**What you are asked to do:**
Filter the entries beneath this task, copying only the lines that hold the word "Exporters".

Page-level text extractions
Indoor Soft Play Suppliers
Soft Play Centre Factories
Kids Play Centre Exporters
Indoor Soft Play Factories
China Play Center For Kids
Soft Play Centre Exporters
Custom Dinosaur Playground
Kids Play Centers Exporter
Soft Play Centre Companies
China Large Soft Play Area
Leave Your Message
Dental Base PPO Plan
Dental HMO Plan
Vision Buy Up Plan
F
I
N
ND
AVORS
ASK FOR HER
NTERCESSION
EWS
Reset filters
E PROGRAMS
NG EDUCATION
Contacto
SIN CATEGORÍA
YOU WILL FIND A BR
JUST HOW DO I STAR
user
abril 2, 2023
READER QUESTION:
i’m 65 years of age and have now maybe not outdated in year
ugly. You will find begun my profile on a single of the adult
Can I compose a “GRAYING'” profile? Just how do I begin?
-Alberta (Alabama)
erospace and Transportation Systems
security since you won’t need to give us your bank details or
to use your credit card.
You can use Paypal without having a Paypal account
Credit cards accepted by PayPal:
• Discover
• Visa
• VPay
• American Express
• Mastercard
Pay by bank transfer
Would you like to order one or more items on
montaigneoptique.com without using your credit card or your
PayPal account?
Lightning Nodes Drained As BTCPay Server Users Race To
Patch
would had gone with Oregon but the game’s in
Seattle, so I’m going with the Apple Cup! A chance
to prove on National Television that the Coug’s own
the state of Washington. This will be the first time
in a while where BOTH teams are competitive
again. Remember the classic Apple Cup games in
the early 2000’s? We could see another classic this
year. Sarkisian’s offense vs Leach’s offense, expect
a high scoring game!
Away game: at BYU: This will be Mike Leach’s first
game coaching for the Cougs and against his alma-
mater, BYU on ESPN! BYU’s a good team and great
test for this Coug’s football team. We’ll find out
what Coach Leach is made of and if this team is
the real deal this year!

==

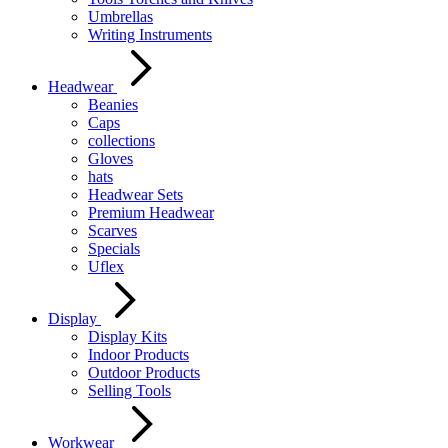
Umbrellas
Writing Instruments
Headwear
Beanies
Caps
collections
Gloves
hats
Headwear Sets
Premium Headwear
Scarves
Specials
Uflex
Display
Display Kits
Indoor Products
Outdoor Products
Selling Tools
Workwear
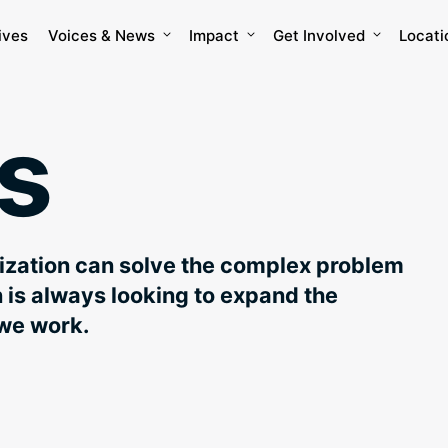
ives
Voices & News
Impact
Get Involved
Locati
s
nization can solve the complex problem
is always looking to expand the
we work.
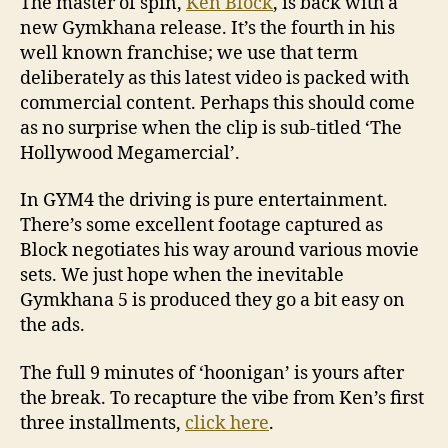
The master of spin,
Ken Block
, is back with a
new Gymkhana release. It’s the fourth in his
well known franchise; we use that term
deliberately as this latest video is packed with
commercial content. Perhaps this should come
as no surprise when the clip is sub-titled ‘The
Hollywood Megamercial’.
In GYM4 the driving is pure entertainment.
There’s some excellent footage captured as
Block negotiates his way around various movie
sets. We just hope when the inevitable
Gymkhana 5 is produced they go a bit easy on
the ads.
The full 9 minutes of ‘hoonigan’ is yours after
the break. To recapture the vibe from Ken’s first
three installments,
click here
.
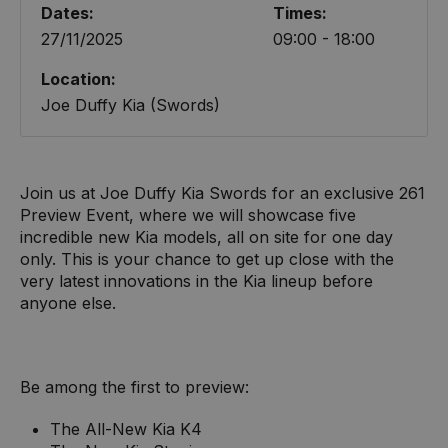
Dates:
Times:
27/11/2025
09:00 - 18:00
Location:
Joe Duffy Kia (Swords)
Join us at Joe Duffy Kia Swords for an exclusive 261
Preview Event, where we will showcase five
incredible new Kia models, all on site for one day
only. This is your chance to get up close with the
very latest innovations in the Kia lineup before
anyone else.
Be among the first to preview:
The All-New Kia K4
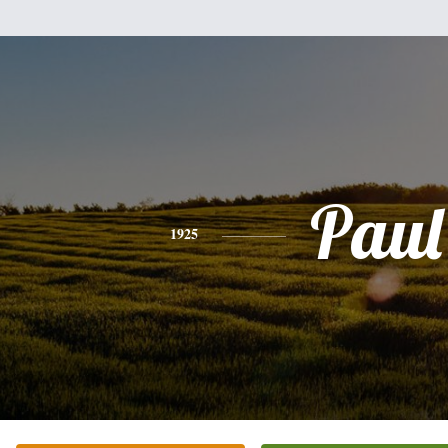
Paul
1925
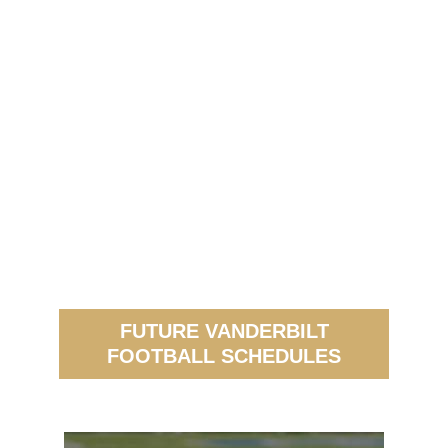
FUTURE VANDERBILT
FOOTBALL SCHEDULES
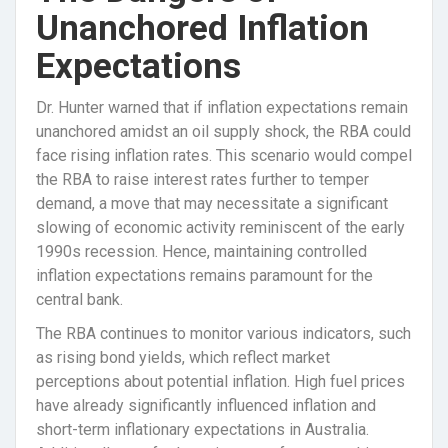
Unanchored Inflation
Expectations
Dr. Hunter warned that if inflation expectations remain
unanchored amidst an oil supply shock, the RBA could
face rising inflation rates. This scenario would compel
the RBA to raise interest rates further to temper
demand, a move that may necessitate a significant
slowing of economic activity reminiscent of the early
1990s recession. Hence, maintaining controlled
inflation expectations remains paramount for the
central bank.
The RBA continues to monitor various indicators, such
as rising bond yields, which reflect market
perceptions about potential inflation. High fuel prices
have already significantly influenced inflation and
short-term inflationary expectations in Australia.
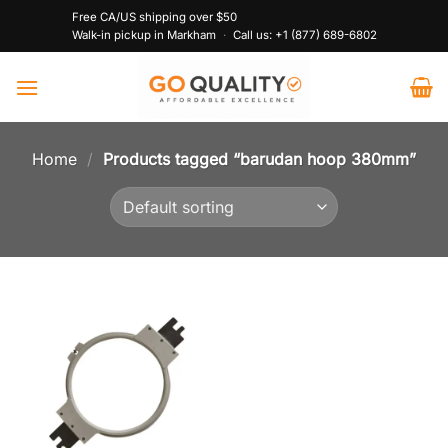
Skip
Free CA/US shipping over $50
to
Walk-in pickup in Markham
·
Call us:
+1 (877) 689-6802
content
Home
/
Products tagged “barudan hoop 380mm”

**Answer box:**
Kids Play Centre Exporters
Soft Play Centre Exporters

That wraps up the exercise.